Democracy in school supervision has to be reflected in the attitudes and not just in the formal structure. Mere formation of committees may give the school a look of democratic supervision but the same cannot be achieved until it is truly backed by a democratic spirit. Milieu is more important than the form for achieving greater productivity. Selective consultation is an unsound policy. C. A. Weber in "Personnel Problems of School Administration" says, “Where administrators and a few members of the staff initiate new procedures in a school without united and coordinated action of most of the professional staff, their plans are attacked behind the doors.” An efficient leader tries to be fair and just to all not only in school policies but also in the allocation of workload. It not only eliminates mutual jealousies but affects their loyalty to school, and their efforts for its betterment.
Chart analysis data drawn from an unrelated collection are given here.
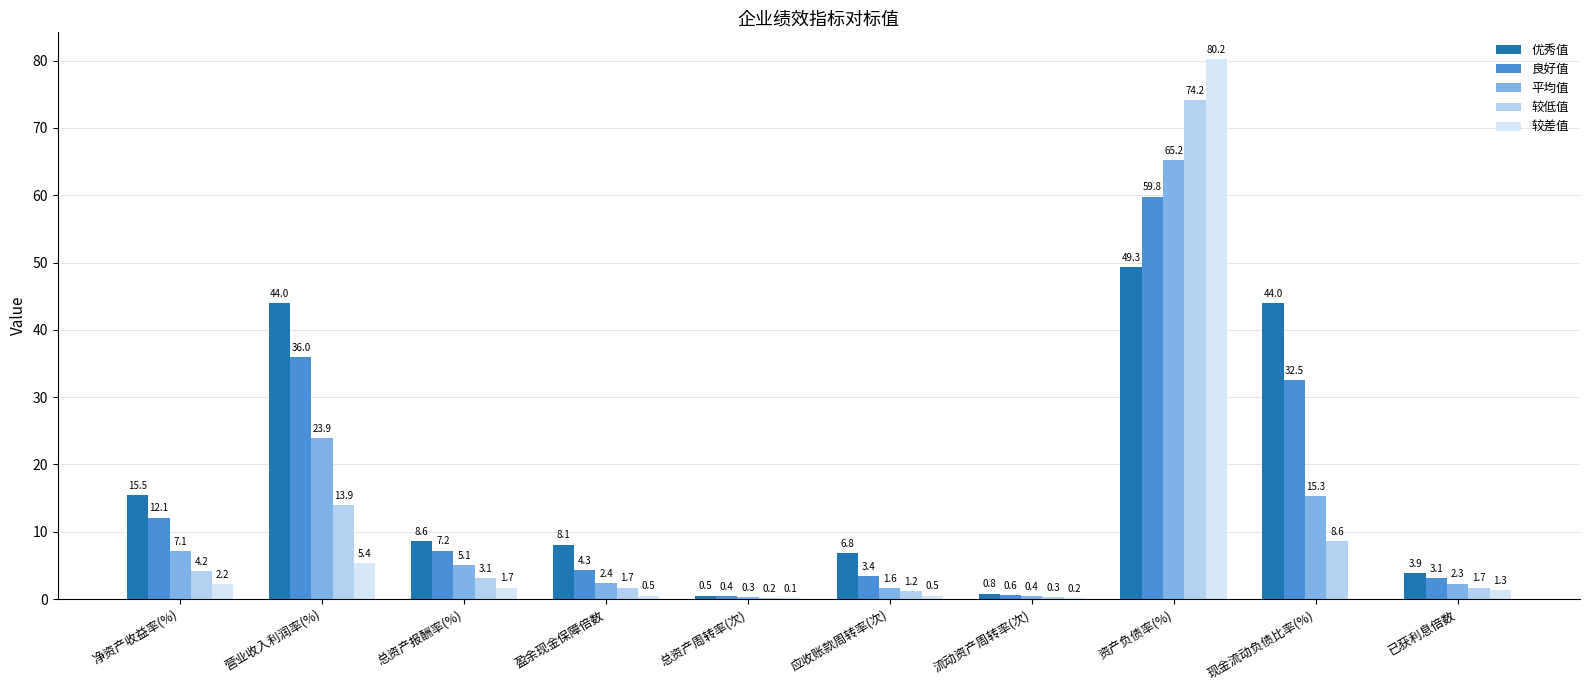

Where does the 良好值 series first go above 7?

净资产收益率(%)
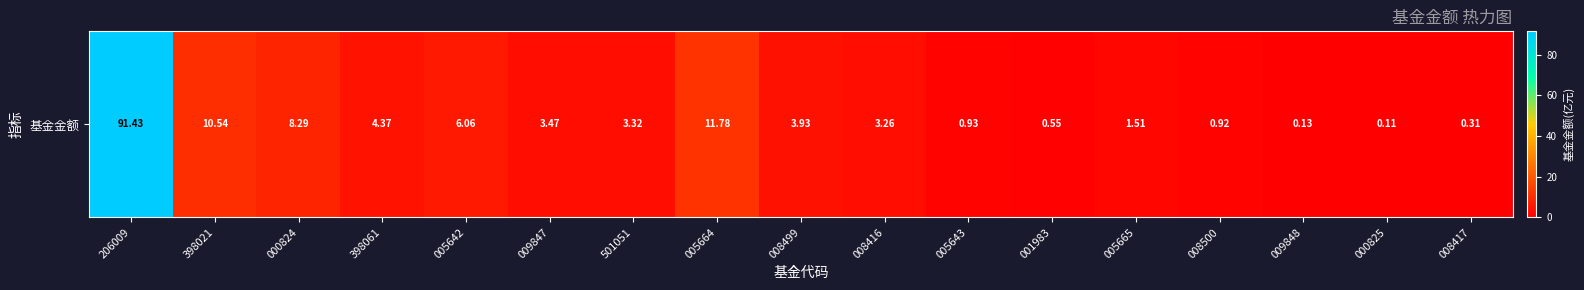

What is the change in value from 005642 to 005665?

-4.5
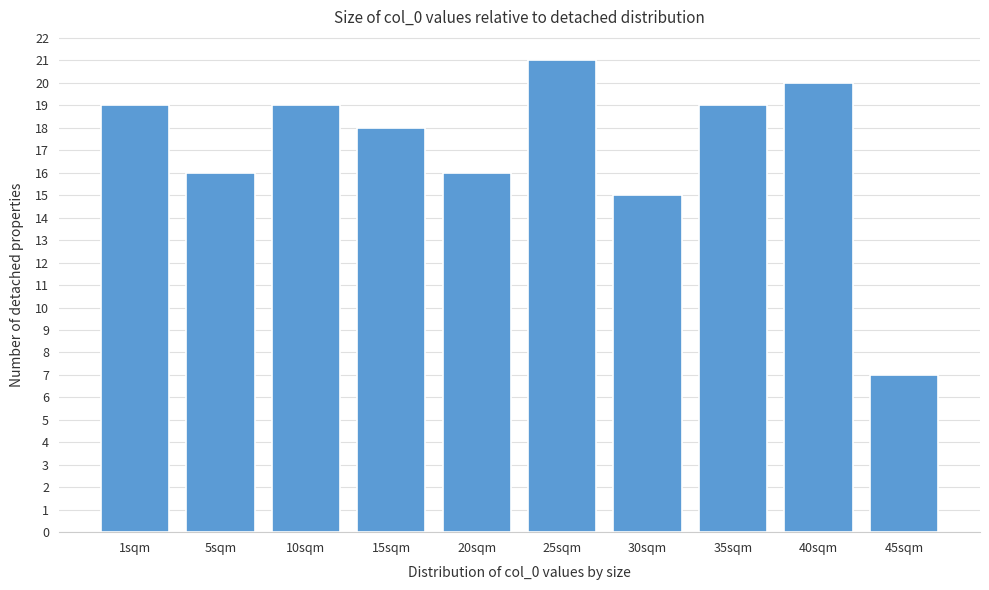

Reading left to right, extract all data points from this chart.

19	16	19	18	16	21	15	19	20	7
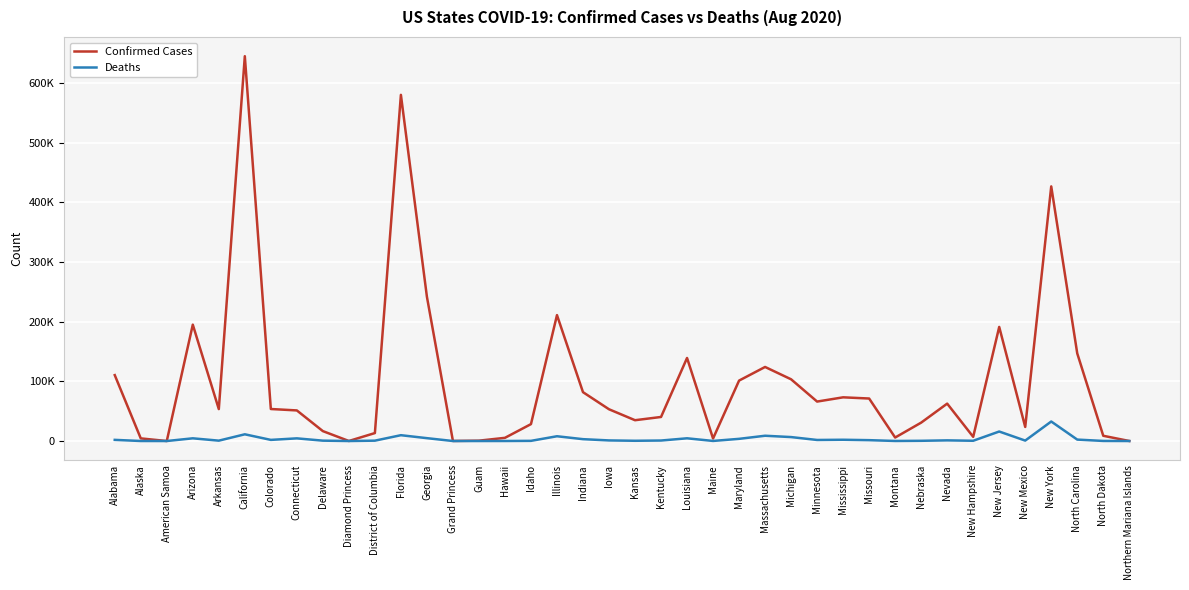

Reading right to left, extract all data points from this chart.

Confirmed Cases: Northern Mariana Islands=54	North Dakota=8782	North Carolina=146779	New York=426571	New Mexico=23579	New Jersey=191113	New Hampshire=7017	Nevada=62639	Nebraska=30825	Montana=5846	Missouri=71209	Mississippi=73207	Minnesota=66092	Michigan=103402	Massachusetts=124063	Maryland=101235	Maine=4213	Louisiana=139125	Kentucky=40299	Kansas=34859	Iowa=53201	Indiana=81847	Illinois=210924	Idaho=28321	Hawaii=5349	Guam=599	Grand Princess=103	Georgia=241677	Florida=579932	District of Columbia=13325	Diamond Princess=49	Delaware=16593	Connecticut=51255	Colorado=53631	California=644701	Arkansas=53487	Arizona=194920	American Samoa=0	Alaska=4418	Alabama=110415
Deaths: Northern Mariana Islands=2	North Dakota=128	North Carolina=2396	New York=32690	New Mexico=723	New Jersey=15925	New Hampshire=424	Nevada=1102	Nebraska=369	Montana=84	Missouri=1446	Mississippi=2127	Minnesota=1767	Michigan=6608	Massachusetts=8848	Maryland=3650	Maine=127	Louisiana=4554	Kentucky=830	Kansas=411	Iowa=1002	Indiana=3108	Illinois=7994	Idaho=282	Hawaii=41	Guam=5	Grand Princess=3	Georgia=4794	Florida=9758	District of Columbia=599	Diamond Princess=0	Delaware=611	Connecticut=4456	Colorado=1899	California=11254	Arkansas=619	Arizona=4529	American Samoa=0	Alaska=29	Alabama=1936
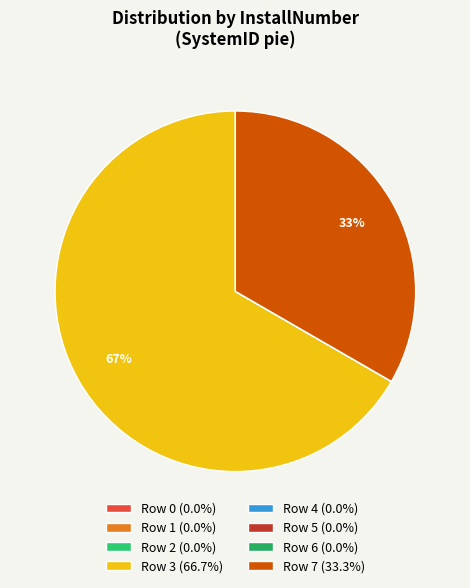

How many segments does this pie chart have?

8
As a Mentor Teacher, I get opportunities to interact with a variety of school leaders. Here I quote the one whom I recently heard while she was addressing her staff. “When you work, work with dedication but at the same time don’t forget to live your life. In school, we are a team who work in collaboration with cooperation with each other. I dedicate the success of this school and my success as a school leader to my entire efficient team members. But at the same time, don’t forget you are also a unique individual. I urge you all to learn to spend time with yourself, spend a portion of your hard-earned money on yourself and give your health priority before anything else.” Needless to say, such working environments are stimulating to the teacher for better or more output. An ‘atmosphere of comradeship’ enhances the morale of teachers and definitely adds to their efficiency. A school may have the best of infrastructure but it may become meaningless unless conditioned by the effective leadership to stimulate teachers to make effective use of the same. A teacher can make various mistakes in teaching situations but a reformative democratic leader will criticize them for the sake of reforming them and not opposing or insulting them. Such a healthy milieu can lead to high morale and job satisfaction of teachers making it convenient for them to derive full benefit from educational leadership and putting in their best efforts for the development of the children in the desired directions. Having faith in the abilities of teachers and guiding them whenever needed by a school leader can serve as a positive stimulus.